**What this task involves:** Report each line of the records where "specifically" occurs.

[[ Records for this exercise, beginning ]]

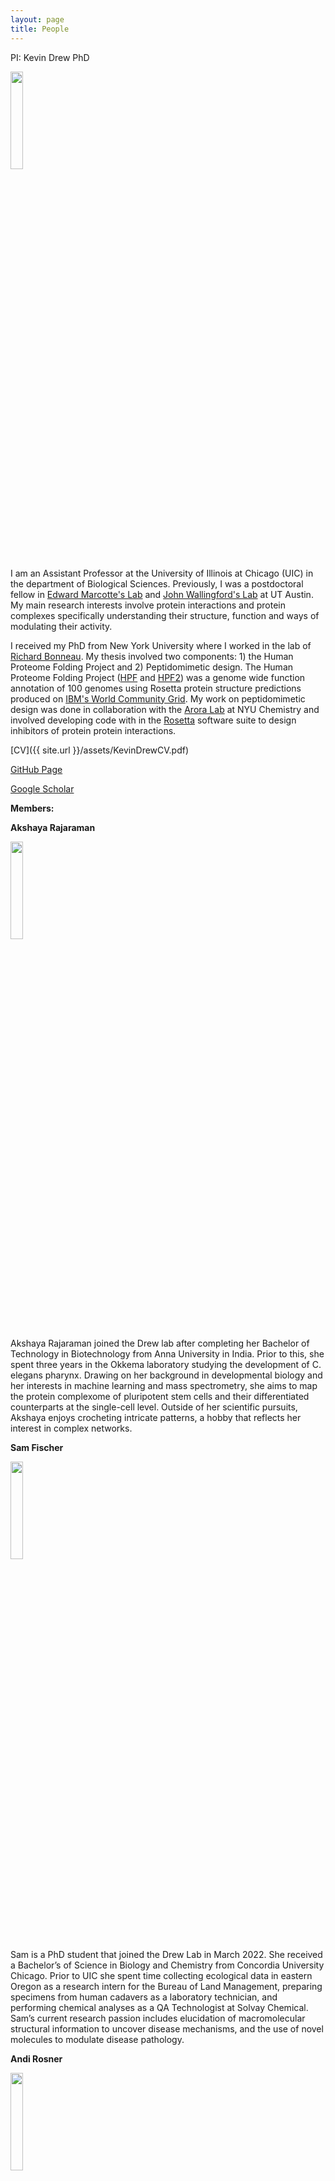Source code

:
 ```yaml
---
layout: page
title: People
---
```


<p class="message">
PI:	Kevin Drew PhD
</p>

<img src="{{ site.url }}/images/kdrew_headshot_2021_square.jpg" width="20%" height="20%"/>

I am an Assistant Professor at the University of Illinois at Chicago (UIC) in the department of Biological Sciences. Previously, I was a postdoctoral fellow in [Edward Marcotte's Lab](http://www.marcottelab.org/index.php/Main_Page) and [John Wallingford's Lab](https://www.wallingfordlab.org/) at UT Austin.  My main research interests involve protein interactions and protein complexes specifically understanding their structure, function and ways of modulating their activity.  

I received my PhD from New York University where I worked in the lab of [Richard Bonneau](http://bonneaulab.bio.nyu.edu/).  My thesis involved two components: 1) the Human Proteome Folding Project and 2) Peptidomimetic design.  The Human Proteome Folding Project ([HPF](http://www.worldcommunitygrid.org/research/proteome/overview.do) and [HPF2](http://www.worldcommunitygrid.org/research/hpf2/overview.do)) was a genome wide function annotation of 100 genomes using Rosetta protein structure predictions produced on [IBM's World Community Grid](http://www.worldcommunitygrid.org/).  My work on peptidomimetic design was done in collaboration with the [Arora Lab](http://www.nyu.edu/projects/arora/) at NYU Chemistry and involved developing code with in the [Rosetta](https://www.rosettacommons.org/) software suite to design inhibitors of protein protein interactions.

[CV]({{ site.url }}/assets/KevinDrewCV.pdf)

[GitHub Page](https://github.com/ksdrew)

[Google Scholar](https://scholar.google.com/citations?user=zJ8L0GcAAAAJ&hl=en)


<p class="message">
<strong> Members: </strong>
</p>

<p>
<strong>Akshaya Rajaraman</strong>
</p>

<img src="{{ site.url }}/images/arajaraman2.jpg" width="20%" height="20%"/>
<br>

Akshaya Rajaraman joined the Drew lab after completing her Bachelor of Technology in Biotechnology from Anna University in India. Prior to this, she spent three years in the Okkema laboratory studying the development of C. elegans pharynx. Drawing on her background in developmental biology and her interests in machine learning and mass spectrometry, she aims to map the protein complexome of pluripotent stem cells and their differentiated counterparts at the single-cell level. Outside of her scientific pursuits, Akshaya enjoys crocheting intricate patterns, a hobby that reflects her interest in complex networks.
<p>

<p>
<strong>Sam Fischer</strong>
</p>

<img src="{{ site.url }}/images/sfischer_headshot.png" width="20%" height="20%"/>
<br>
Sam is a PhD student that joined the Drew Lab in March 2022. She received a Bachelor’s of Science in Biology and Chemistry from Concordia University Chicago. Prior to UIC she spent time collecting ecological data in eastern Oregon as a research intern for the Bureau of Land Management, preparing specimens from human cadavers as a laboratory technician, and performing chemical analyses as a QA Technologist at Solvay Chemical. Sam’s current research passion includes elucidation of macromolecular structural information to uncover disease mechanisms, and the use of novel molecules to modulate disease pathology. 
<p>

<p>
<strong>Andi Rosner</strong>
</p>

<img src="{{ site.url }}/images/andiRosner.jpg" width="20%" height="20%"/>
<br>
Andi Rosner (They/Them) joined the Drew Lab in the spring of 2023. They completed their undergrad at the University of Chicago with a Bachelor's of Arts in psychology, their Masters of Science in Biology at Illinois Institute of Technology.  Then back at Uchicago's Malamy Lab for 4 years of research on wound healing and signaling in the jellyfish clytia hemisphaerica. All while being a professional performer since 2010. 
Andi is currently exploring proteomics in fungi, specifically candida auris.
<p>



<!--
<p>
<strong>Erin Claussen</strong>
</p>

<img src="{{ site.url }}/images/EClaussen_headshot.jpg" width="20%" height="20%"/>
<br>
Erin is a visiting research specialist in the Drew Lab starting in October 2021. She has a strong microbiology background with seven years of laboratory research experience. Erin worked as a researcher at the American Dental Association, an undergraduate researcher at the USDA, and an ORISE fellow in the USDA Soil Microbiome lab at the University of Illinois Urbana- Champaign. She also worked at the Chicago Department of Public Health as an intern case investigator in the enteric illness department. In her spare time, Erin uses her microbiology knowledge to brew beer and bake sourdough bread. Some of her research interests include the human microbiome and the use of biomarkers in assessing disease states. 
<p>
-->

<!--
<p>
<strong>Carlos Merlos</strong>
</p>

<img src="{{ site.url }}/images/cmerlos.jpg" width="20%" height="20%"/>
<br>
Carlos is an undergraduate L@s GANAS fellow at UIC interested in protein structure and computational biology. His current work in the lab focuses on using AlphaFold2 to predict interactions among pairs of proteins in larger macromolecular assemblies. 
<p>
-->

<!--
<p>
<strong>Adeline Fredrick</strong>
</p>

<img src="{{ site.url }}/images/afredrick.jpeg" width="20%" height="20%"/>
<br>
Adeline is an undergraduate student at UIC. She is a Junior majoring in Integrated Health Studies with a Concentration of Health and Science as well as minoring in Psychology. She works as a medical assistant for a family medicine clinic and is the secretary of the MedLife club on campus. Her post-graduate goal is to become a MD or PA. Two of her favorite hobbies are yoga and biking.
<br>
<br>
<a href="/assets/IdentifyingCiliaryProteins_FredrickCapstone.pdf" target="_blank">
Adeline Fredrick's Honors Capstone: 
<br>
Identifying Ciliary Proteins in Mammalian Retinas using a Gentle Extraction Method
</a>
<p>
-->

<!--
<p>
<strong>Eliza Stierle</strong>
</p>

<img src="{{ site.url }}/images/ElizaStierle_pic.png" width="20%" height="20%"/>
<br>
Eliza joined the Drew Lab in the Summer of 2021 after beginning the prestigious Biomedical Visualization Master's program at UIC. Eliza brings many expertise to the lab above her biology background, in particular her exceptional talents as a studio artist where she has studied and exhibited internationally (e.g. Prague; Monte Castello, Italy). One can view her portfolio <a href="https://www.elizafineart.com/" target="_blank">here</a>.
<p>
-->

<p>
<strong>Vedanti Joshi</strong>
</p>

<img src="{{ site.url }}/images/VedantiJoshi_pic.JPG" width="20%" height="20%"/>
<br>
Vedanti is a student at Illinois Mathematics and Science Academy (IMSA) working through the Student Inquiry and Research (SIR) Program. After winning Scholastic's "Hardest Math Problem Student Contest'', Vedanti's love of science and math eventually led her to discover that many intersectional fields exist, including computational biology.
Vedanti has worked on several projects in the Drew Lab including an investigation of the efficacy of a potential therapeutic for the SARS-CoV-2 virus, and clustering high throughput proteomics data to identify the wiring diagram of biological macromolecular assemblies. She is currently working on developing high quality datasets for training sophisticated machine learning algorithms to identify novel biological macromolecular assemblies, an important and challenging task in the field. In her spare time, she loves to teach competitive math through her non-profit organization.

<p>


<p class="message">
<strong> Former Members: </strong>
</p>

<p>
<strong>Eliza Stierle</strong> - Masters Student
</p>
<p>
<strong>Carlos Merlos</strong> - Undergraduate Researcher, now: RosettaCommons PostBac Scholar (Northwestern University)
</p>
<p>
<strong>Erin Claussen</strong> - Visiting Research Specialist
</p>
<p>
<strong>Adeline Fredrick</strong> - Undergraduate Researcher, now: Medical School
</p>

[[ Records for this exercise, end ]]
[[ Records for this exercise, beginning ]]

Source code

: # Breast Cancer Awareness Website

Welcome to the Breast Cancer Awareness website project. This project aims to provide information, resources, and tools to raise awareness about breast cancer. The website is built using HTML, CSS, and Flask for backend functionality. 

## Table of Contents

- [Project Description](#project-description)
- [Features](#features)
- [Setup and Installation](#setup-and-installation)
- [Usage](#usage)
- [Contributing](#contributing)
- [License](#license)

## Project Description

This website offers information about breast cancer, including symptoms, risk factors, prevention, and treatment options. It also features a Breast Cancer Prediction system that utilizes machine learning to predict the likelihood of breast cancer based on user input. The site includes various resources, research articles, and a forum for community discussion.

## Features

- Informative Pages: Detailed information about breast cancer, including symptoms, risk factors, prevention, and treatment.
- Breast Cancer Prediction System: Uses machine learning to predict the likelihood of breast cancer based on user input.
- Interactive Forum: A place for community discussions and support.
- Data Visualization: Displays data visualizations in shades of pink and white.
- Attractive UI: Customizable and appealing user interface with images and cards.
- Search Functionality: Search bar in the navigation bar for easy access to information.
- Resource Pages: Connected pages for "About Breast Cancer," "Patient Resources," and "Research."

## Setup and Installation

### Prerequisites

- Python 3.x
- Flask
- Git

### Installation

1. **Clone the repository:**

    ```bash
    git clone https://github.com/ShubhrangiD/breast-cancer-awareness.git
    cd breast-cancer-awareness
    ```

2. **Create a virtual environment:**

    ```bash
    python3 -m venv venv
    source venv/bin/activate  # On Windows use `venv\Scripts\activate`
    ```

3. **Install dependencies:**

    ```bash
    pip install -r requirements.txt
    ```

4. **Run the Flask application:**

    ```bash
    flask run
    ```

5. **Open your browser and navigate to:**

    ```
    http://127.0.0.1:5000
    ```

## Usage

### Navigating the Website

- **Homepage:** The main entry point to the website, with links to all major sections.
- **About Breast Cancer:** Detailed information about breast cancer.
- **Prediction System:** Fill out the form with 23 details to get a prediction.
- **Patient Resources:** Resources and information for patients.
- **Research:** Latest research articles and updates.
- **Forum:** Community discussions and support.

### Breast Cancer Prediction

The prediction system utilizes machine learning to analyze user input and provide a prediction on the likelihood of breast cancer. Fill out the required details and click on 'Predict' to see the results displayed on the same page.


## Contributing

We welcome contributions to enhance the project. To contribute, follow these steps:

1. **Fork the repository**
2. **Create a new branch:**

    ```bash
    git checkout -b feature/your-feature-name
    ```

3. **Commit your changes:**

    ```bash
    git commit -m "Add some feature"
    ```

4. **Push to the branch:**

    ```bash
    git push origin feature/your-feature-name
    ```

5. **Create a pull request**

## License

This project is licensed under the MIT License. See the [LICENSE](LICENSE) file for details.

[[ Records for this exercise, end ]]

**Written answer:**
I am an Assistant Professor at the University of Illinois at Chicago (UIC) in the department of Biological Sciences. Previously, I was a postdoctoral fellow in [Edward Marcotte's Lab](http://www.marcottelab.org/index.php/Main_Page) and [John Wallingford's Lab](https://www.wallingfordlab.org/) at UT Austin.  My main research interests involve protein interactions and protein complexes specifically understanding their structure, function and ways of modulating their activity.  
Andi is currently exploring proteomics in fungi, specifically candida auris.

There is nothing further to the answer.